In 1948, Albert Camus, author of The Plague, The Stranger, The Fall, and The Rebel, among many other plays, essays, books, and journalism, was invited to speak at the Dominican Monastery of Latour-Maubourg. Camus was not a Christian, but he was not unacquainted with Christianity, and maintained a vigorous dialogue and correspondence with Christian thinkers and writers until his tragic death in 1960. In fact, he wrote his dissertation on a fellow North African—the theologian, preacher, and early Christian Church father, Augustine—and was always respectful of a tradition he did not follow.
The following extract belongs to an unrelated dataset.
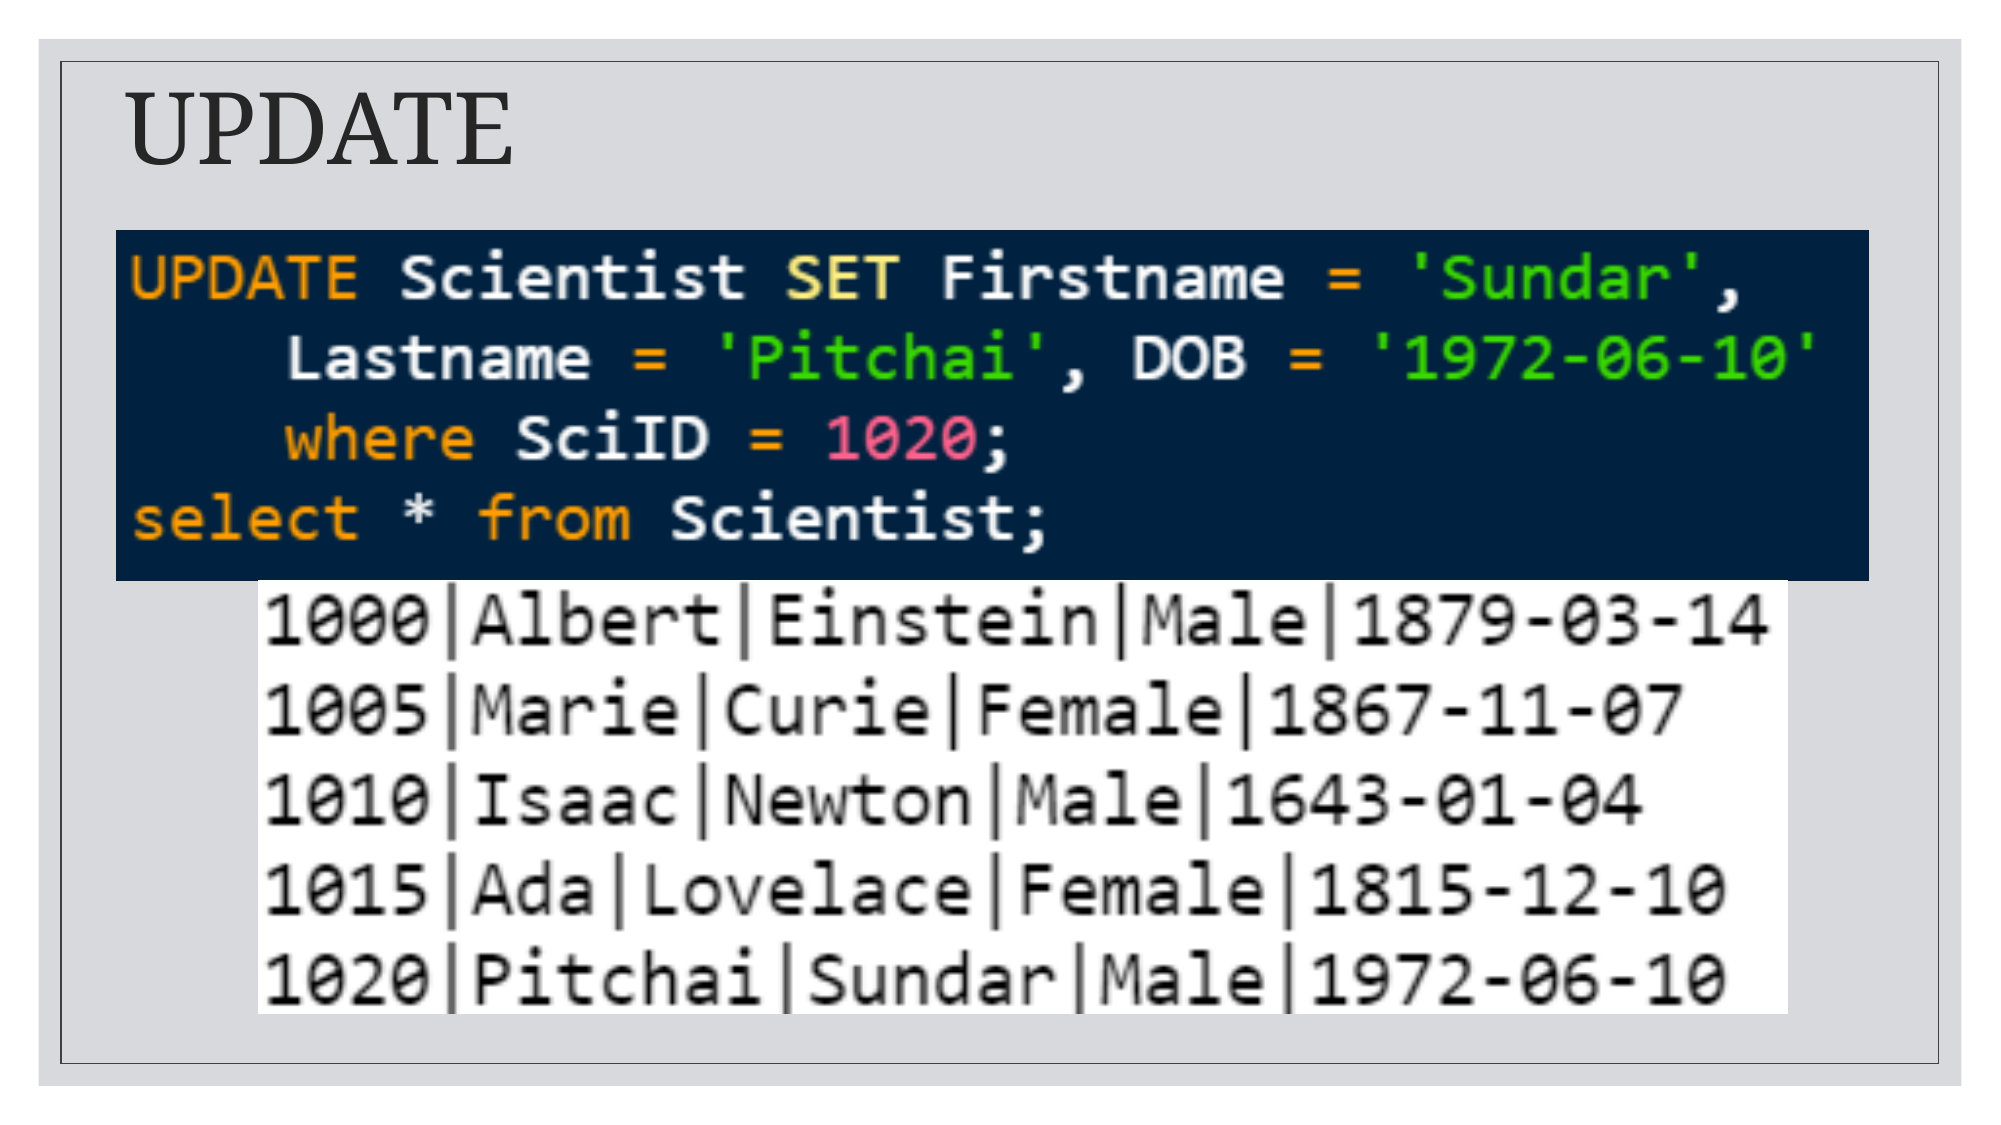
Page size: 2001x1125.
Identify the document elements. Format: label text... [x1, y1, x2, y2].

title UPDATE [109, 60, 1675, 204]
list [116, 183, 1926, 1031]
picture [116, 230, 1870, 1014]
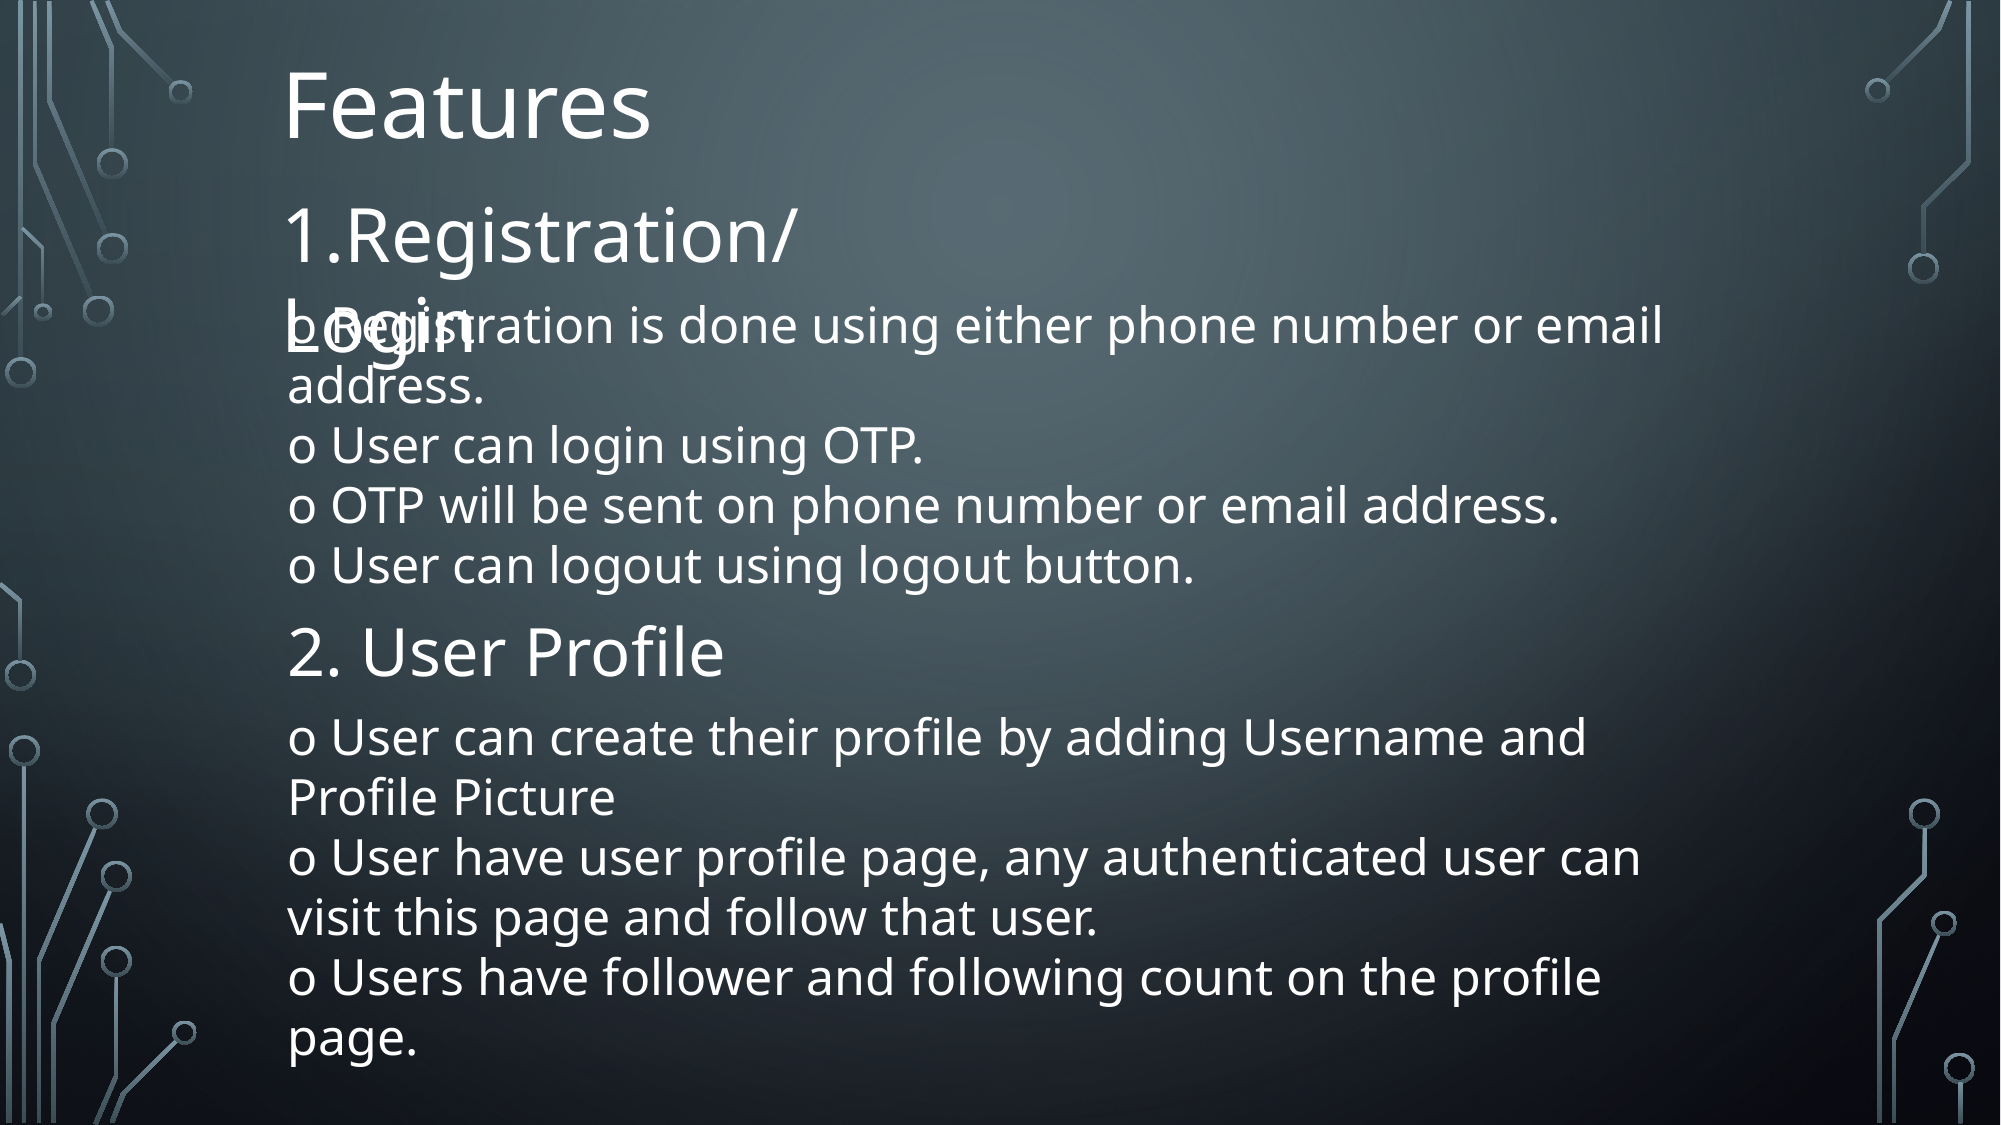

But he refused to attempt a reconciliation between his beliefs and Christian ideals merely to “be agreeable to all.”
“On the contrary,” he said in his address, “what I feel like telling you today is that the world needs real dialogue, that falsehood is just as much the opposite of dialogue as is silence, and that the only possible dialogue is the kind between people who remain what they are and speak their minds. This is tantamount to saying that the world of today needs Christians who remain Christians.”
Further, asking whether the Catholic Church had condemned Nazism during the Second World War, Camus maintained that while the Church finally issued an encyclical against it, “The condemnation was voiced and it was not understood!”
In response to the invitation to speak freely to those gathered at the monastery that day, he offered these ringing words:
“What the world expects of Christians is that Christians should speak out, loud and clear, and that they should voice their condemnation in such a way that never a doubt, never the slightest doubt, could rise in the heart of the simplest man. That they should get away from abstraction and confront the blood-stained face history has taken on today.”
In these confusing and fraught times it is not easy to know how to speak up courageously as a Christian for justice and mercy. But I cannot ignore Camus’ direct challenge and I intend to rise to it.
Perhaps what we will someday live into would be something akin to Bonhoeffer’s “religionless Christianity” and Thomas Merton’s exploration of a post-Christian humanism. But that is a discussion for another day.